Yes, there is scientific proof of many benefits to nursing your child, but formula fed children seem to do just fine as well! I have spoken with many women who have had experience breastfeeding and using formula…and there seems to be great outcomes with both. My point? Mothers should do what is best for them, their child, and their family. Do not stress out one way or the other…because your baby can sense the stress!
In regards to proper nutrition while nursing, I suggest the following:
- Eat 5-6 small meals per day, spaced 2-3 hours apart.
- Eat your first meal within 30 minutes after you awake in the morning.
- You will require an additional 500 calories (more than your typical diet) per day while breastfeeding because you burn up to 500 calories each day.
- Make sure to drink plenty of water. You should consume at least 100 fl. Oz of water/liquid each day in order to produce the proper amount of milk.
- Try to incorporate protein with as many meals as possible in order to stay in line with a LOW GLYCEMIC meal plan. You should eat AT LEAST 3 servings of protein per day while breastfeeding. Refer to the glycemic index chart to ensure you make smart food choices. CONTACT ME to purchase a customized meal plan with a list of foods ranked according to their Glycemic Index.
- You may eat green/fibrous/non-starchy vegetables at any time of day, in unlimited quantities. You should eat AT LEAST 4 servings of these vegetables per day while breastfeeding.
- Do not consume more than 1 alcoholic beverage per day.

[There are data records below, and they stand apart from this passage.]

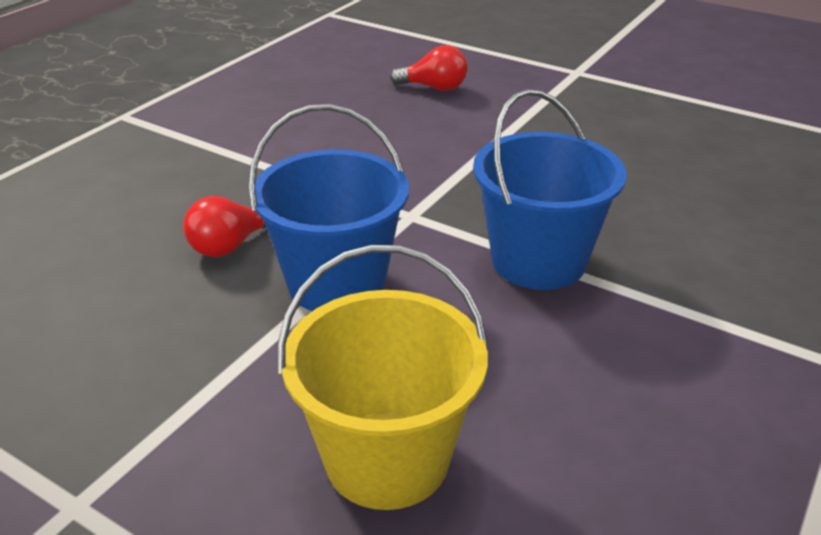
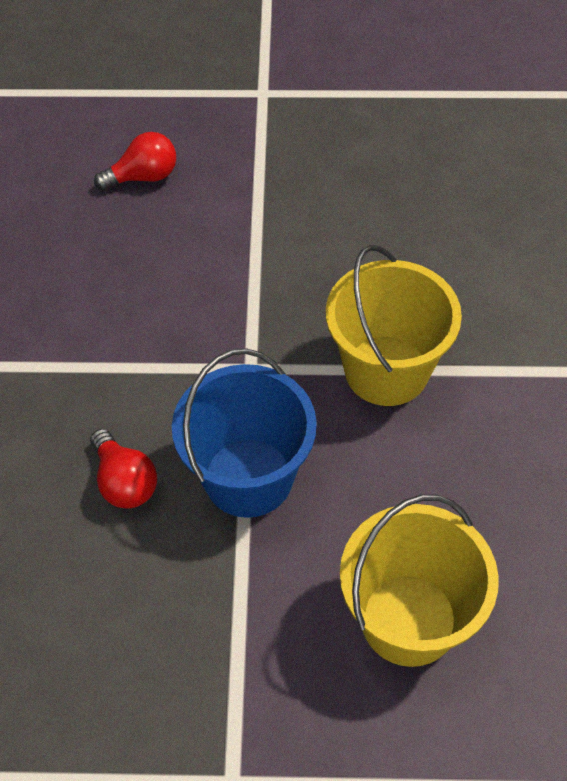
camera: 30 degrees left, 20 degrees up
red light bulb [183,196,266,257] -> red light bulb turned 45 degrees counterclockwise [90,429,157,509]
blue bucket [473,89,627,290] -> yellow bucket [326,245,462,406]

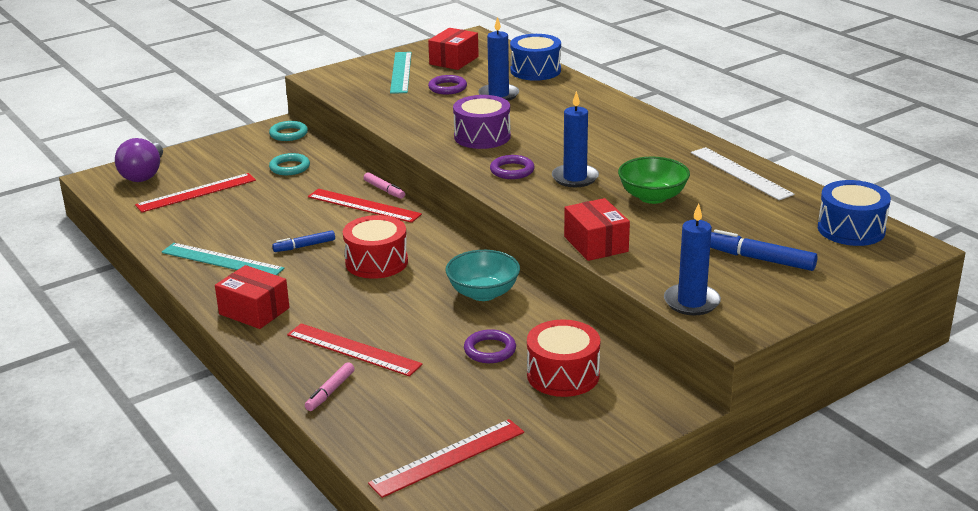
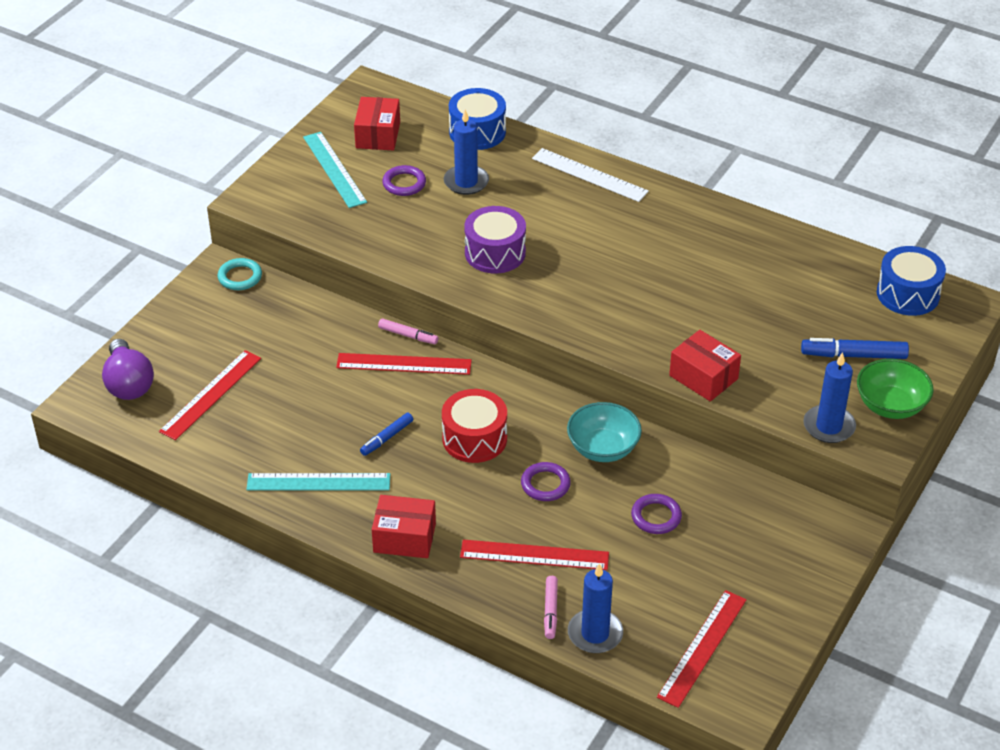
camera: 25 degrees left, 15 degrees up
turquoise ring [269,153,310,175] -> none
purple ring [490,155,535,179] -> purple ring moved to [521,462,571,501]
red drum [527,319,600,397] -> none
blue candle [552,91,599,187] -> blue candle moved to [568,563,623,653]
green bowl [618,157,690,204] -> green bowl moved to [857,359,934,419]
white ruler [691,147,794,200] -> white ruler moved to [532,148,649,202]

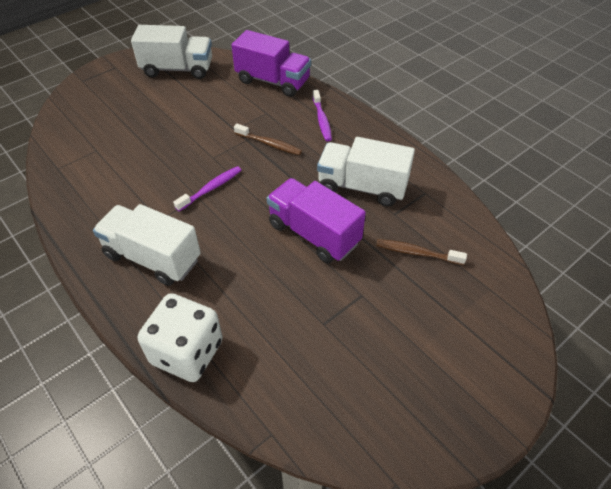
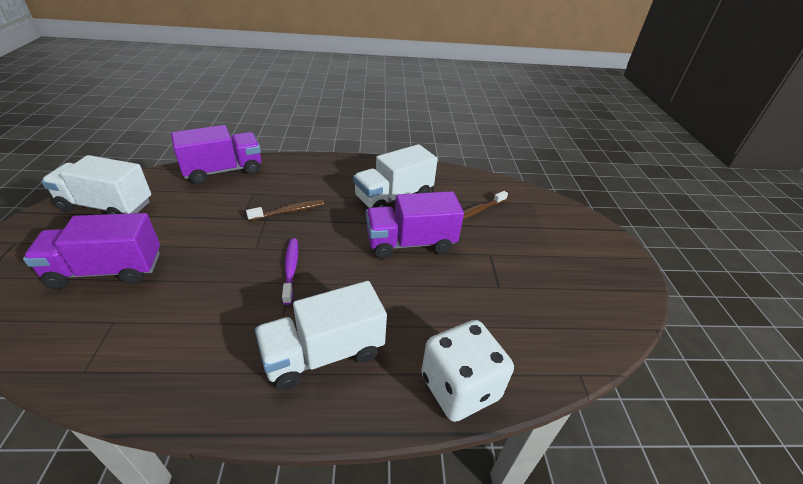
camera: 55 degrees left, 10 degrees down
white truck [131,25,212,79] -> white truck turned 120 degrees counterclockwise [41,155,151,214]
purple toothbrush [312,90,332,141] -> none
none -> purple truck [23,213,160,289]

Consume (preferably) right after you nurse to allow a few hours for the alcohol to metabolize and for much less to reach your baby. Use Milkscreen to check the alcohol levels in your milk before you decide to breastfeed after drinking.
- Do not eat foods high in Mercury, such as shark, tilefish, and mackerel. Limit your intake of fish in general to ensure under consumption of Mercury.
- Do not exceed 2 caffeinated beverage per day while breastfeeding.
- Watch out for herbs, especially herbal teas, and stick with flavors such as peppermint, chamomile, and orange spice.
- Stay away from spicy food and foods that produce gas, because your baby will have a hard time digesting it as well.
- If you notice your baby is not reacting well after you eat a food containing nuts, citrus, eggs, wheat, soy, or fish, stay away from those products while breastfeeding!
- Eat AT LEAST 3 servings of calcium per day while breastfeeding. Plain Non-Fat Greek yogurt with added fruit is a great source of calcium during this time!